* Material for the task:
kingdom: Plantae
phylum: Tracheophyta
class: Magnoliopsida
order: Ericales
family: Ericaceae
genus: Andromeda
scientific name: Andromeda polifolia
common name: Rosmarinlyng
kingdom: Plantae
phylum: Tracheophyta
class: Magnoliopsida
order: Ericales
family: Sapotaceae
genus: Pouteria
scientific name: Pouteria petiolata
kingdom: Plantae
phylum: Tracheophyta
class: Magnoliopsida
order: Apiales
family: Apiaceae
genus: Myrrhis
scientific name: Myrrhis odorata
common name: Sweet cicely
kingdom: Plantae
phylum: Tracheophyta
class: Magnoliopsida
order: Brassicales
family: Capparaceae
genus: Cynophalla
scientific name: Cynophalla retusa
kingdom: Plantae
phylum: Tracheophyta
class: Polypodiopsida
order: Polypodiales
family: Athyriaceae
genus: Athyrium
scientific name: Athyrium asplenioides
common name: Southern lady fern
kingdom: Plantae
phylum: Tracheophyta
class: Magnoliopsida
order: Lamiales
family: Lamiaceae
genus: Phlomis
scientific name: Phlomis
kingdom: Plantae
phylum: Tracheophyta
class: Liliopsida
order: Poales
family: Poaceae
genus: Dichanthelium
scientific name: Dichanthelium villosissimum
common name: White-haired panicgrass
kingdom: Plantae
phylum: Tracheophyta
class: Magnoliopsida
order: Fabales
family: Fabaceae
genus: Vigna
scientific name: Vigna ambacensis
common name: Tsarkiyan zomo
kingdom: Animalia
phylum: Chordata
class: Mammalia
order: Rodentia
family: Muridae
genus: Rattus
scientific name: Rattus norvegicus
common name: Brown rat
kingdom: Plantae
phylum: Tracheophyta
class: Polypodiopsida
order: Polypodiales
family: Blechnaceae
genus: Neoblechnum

* Problem: Please copy every one of the lines above, with no change to any word or letter.

* Response:
kingdom: Plantae
phylum: Tracheophyta
class: Magnoliopsida
order: Ericales
family: Ericaceae
genus: Andromeda
scientific name: Andromeda polifolia
common name: Rosmarinlyng
kingdom: Plantae
phylum: Tracheophyta
class: Magnoliopsida
order: Ericales
family: Sapotaceae
genus: Pouteria
scientific name: Pouteria petiolata
kingdom: Plantae
phylum: Tracheophyta
class: Magnoliopsida
order: Apiales
family: Apiaceae
genus: Myrrhis
scientific name: Myrrhis odorata
common name: Sweet cicely
kingdom: Plantae
phylum: Tracheophyta
class: Magnoliopsida
order: Brassicales
family: Capparaceae
genus: Cynophalla
scientific name: Cynophalla retusa
kingdom: Plantae
phylum: Tracheophyta
class: Polypodiopsida
order: Polypodiales
family: Athyriaceae
genus: Athyrium
scientific name: Athyrium asplenioides
common name: Southern lady fern
kingdom: Plantae
phylum: Tracheophyta
class: Magnoliopsida
order: Lamiales
family: Lamiaceae
genus: Phlomis
scientific name: Phlomis
kingdom: Plantae
phylum: Tracheophyta
class: Liliopsida
order: Poales
family: Poaceae
genus: Dichanthelium
scientific name: Dichanthelium villosissimum
common name: White-haired panicgrass
kingdom: Plantae
phylum: Tracheophyta
class: Magnoliopsida
order: Fabales
family: Fabaceae
genus: Vigna
scientific name: Vigna ambacensis
common name: Tsarkiyan zomo
kingdom: Animalia
phylum: Chordata
class: Mammalia
order: Rodentia
family: Muridae
genus: Rattus
scientific name: Rattus norvegicus
common name: Brown rat
kingdom: Plantae
phylum: Tracheophyta
class: Polypodiopsida
order: Polypodiales
family: Blechnaceae
genus: Neoblechnum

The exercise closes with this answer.